Juges 4, 1-24

Débora et Baraq

Père Jean Steinmann

Les Juges, p. 45s

 

          Le récit que nous venons d’entendre fait intervenir le plus beau personnage du Livre des Juges : Débora. Les événements qu’elle suscite sont relatés une première fois en prose et une seconde fois en vers dans le cantique qui porte son nom.

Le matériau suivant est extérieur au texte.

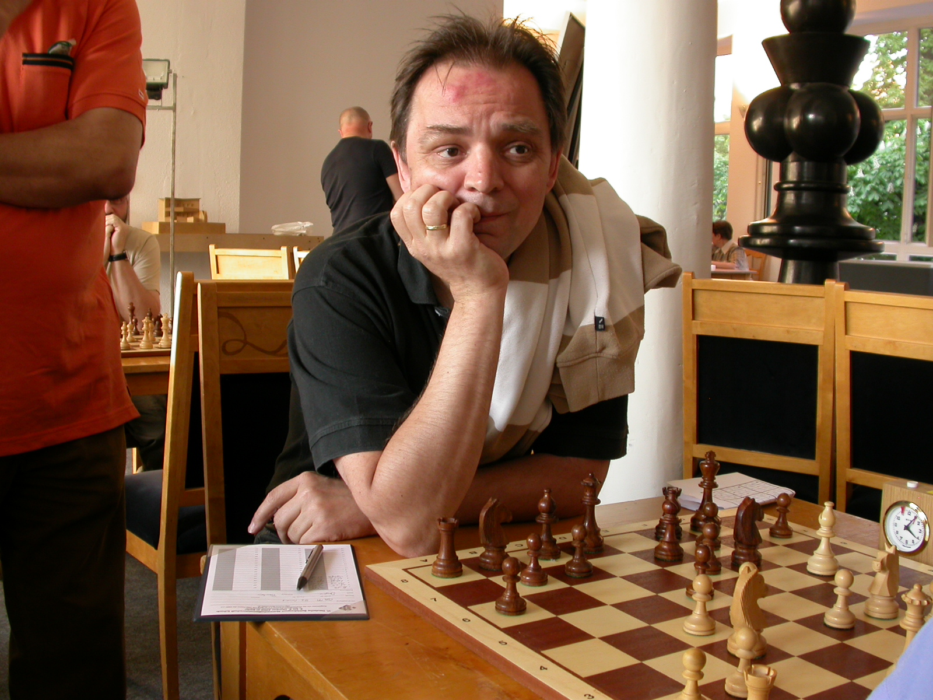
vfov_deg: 37.7
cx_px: 466
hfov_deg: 49.0
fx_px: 1024
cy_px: 350
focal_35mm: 38
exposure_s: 1/16.5
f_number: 3.7
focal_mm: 7.85
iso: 100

Le récit en prose de cette bataille est très concentré, très stylisé ; il pourrait servir de scénario à une tragédie jouée par plusieurs personnages : d’un côté, le tyran, Yabin, roi de Canaan, représenté par son chef d’armée, Sisera, oppresseurs des fils d’Israël ; de l’autre, la libératrice, Débora, mot qui signifie l’Abeille, prophétesse, juge et poète en Israël, inspirée par Dieu ; ensuite son confident, Baraq de Nephtali ; enfin l’allié perfide, Yaël, femme de Héber le Qénite, chef d’une tribu nomade.

Quant aux neuf cents chars de fer des Cananéens et aux dix mille Israélites de l’armée de Baraq, en dépit de leur nombre, ils n’ont aucune présence dans le récit et demeure de simples entités.

Débora donne à Baraq, c’est-à-dire l’Eclair, l’ordre de constituer une armée et de livrer combat aux Cananéens. Baraq n’accepte qu’à la condition que Débora soit à ses côtés. Il faut voir là un effet du prestige religieux de Débora, mais aussi le fait qu’à cette époque on ne livrait combat qu’après avoir pris conseil de la divinité par l’intermédiaire des sorts, des prophètes et des songes. Sentant l’entreprise difficile, Baraq veut mettre dans son jeu des atouts sûrs.

Yaël est la femme de Héber le Qénite, tribu du beau-père de Moïse ; les Qénites avaient leur point d’attache au sud de Juda ; loin de leur pays, ils étaient en paix avec les Cananéens qui leur accordaient le droit de camper sur leur territoire et d’y faire paître leurs troupeaux.

Aucune allusion n’est faite, dans ce récit en prose, à la crue du torrent, le Qishôn, qui emporte l’armée de Siséra. Seul Siséra se sauve et cherche refuge chez les Qénites. Yaël le reçoit avec beaucoup de courtoisie, lui offre un délicieux yaourt, le leben. Profitant ensuite du sommeil confiant de Sisera, Yaël l’assassine lâchement. Le narrateur n’explique pas, n’excuse pas la conduite de Yaël, il se borne à rapporter les faits. Yaël apparaît comme l’instrument impassible de la justice divine.

Israël triomphe, mais les résultats pratiques de la bataille ne sont pas rapportés. Il s’agit d’une victoire morale qui met fin à la dépendance des tribus israélites de la plaine à l’égard des villes cananéennes et qui leur prouve qu’elles sont plus fortes que les terribles chars de fer si Dieu est à leur côté. C’est une première étape dans le nationalisme des Israélites qui se confond d’ailleurs avec le culte du Dieu d’Israël.